**TASK OBJECTIVE**
What is needed is an exact copy of the entries below, from the line that contains "ring dip: (296, 273)" through the final line, both included, and nothing else.

- - -

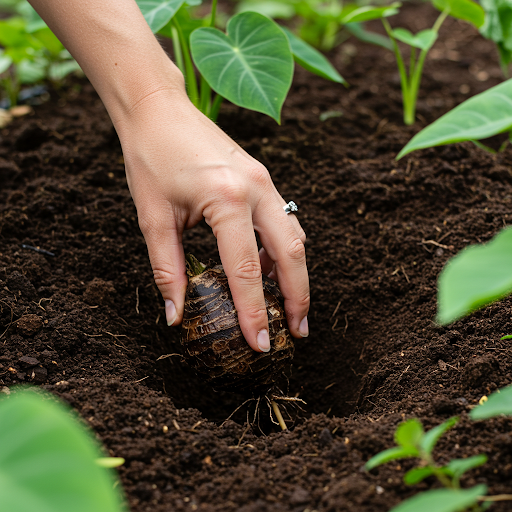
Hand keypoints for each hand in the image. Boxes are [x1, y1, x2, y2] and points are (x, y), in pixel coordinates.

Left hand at [116, 87, 309, 351]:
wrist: (159, 109)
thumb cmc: (151, 159)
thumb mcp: (153, 218)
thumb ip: (168, 270)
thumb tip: (176, 316)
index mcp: (227, 199)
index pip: (246, 269)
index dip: (254, 312)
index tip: (260, 344)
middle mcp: (257, 188)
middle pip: (292, 253)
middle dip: (297, 297)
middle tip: (297, 332)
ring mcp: (265, 180)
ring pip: (295, 236)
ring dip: (296, 273)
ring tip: (292, 308)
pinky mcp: (263, 178)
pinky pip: (284, 219)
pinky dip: (284, 249)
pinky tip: (271, 270)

- - -

**YOUR RESPONSE**
ring dip: (296, 273)
ring tip: (292, 308)
pinky mcp: (263, 178)
pinky pip: (284, 219)
pinky dip: (284, 249)
pinky tip: (271, 270)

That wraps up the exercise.